The men’s smoking room and women’s waiting room were located on the west and east sides of Vanderbilt Hall, respectively. The men’s smoking room changed to Agern, Nordic-themed fine dining, and Michelin-starred restaurant.

7. Grand Central Terminal has two concourses

The Concourse of Grand Central Terminal, NYC.-By Andy C- Wikimedia commons

The main concourse is on the upper platform level, in the center of the building. It has an information booth at its center, that provides train schedules and other information to the public. It is topped with a four-sided brass clock, dubbed “Big Ben”, one of the Terminal’s most recognizable icons. It is usually a busy crowdy and a meeting place. The departure boards are located at its south end.

The Dining Concourse, Formerly Suburban Concourse, is below the Main Concourse and connected to it by numerous stairs, ramps, and escalators. It provides access to the lower-level tracks.

It has a small square-framed clock fixed in the ceiling near Tracks 108 and 109, a bureau where incoming items are sorted according to function and date, and lounge areas surrounded by restaurants like Grand Central Oyster Bar & Restaurant.

8. Grand Central Terminal has a sports ground

Vanderbilt Tennis Club in New York City’s Grand Central Terminal -By Ɱ- Wikimedia commons

When “Annex”, the CBS television offices left in 1966, the space was occupied by Vanderbilt Athletic Club, a sports club founded by Geza A. Gazdag, an athlete and Olympic coach.

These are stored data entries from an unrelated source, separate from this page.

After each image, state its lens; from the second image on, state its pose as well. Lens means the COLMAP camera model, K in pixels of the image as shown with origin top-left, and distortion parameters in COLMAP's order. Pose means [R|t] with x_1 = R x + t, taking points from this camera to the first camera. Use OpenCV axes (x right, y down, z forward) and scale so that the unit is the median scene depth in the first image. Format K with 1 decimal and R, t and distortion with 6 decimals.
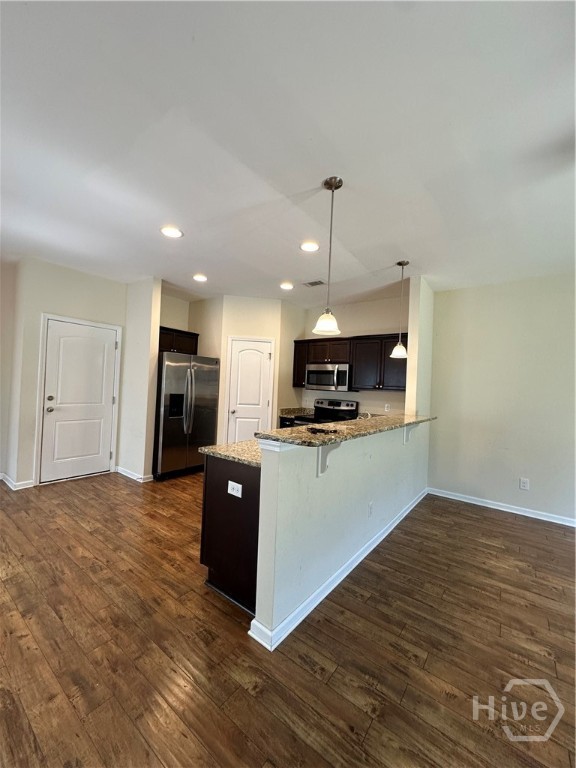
lens RADIAL K [[305.3, 0, 286.2], [0, 305.3, 386.8], [0, 0, 1]] dist [-0.003708, 0.000654]
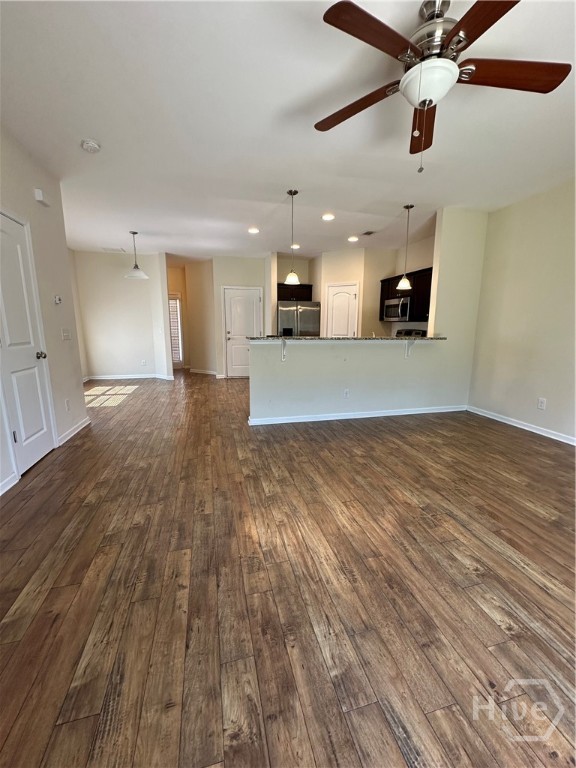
lens RADIAL K [[305.3, 0, 288.4], [0, 305.3, 386.1], [0, 0, 1]] dist [-0.003708, 0.000654]
pose [[0.789045, 0.077467, -0.609432, 0.887639], [0.029921, 0.985994, 0.164072, 0.085506], [0.613607, -0.147695, 0.775676, -0.354637]]
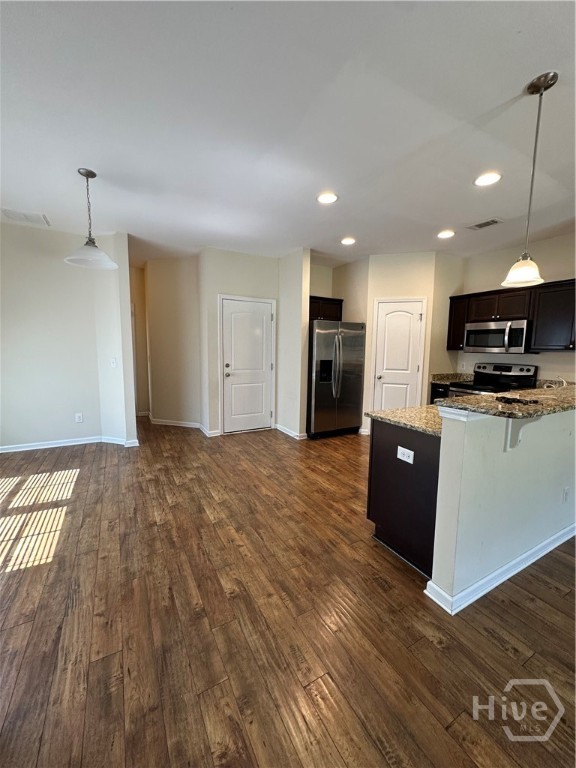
lens RADIAL K [[305.3, 0, 287.6], [0, 305.3, 386.1], [0, 0, 1]] dist [-0.003708, 0.000654]
pose [[0.916139, 0.017114, -0.400496, -0.083178], [0.027889, 0.993946, 0.106269, -0.004698], [0.399890, -0.108527, 0.910115, -0.028766]]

Its Tennis courts were once deemed the most expensive place to play the game. Other club amenities are; a nylon ski slope, a health club & sauna, and spaces for golf, fencing, gymnastics, and ballet practice. lease dispute led to Gazdag’s business eviction. A tycoon, Donald Trump bought the real estate. 

9. Grand Central Terminal, home to the Grand Central Art Galleries

Grand Central Art Galleries in Grand Central Terminal.-By Unknown – New York Central Lines Magazine, May 1923.- Wikimedia commons

Grand Central School of Art is on the seventh floor of Grand Central, making it a home to the Grand Central Art Galleries from 1922 to 1958. It hosted several creative concerts including Phillippe petit’s 1987 high wire walk and exhibitions.

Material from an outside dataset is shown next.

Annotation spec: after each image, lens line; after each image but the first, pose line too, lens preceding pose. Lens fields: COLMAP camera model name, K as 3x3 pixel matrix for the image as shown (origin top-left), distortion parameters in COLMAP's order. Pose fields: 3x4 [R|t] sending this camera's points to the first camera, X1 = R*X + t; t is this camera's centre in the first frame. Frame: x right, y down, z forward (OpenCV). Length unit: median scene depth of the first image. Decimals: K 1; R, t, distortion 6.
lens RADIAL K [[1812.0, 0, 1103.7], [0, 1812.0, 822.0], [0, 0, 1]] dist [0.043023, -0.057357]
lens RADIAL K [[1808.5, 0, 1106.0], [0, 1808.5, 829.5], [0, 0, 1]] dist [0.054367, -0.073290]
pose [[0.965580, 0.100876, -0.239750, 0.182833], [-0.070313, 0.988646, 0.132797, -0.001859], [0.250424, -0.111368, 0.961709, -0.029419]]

Art fixings in Grand central range from permanent works of public arts like the celestials ceiling in the main course, the glory of commerce work, the statue of Cornelius Vanderbilt in front of the building’s south façade, and the two cast-iron eagles’ statue embellishing the terminal’s façade, to temporary works, exhibitions, and events are frequently mounted in Vanderbilt Hall.

10. Grand Central Terminal’s other social amenities

Hospital in Grand Central Terminal in 1915.-By Unknown author – Wikimedia commons

 Grand Central Emergency Hospital was created in 1911, to treat the injured; both the employees and the passengers. It had four rooms; A as a waiting room, B as an operation room, C as a private office, And D as a resting room for patients. The hospital treated minor to moderate ailments.

Libraries include; Williamson Library, a meeting place and a research center comprising enormous books, newspapers, films, and photographs about railroads, artifacts, and part of the 20th century limited red carpet. The Frank Julian Sprague Memorial Library belonging to the Electric Railroaders Association has about half a million publications and slides based on electric rail and tram lines.

The Grand Central theatre/Terminal newsreel theatre which showed short films, cartoons, and Newsreel was altered for retail space in 1979.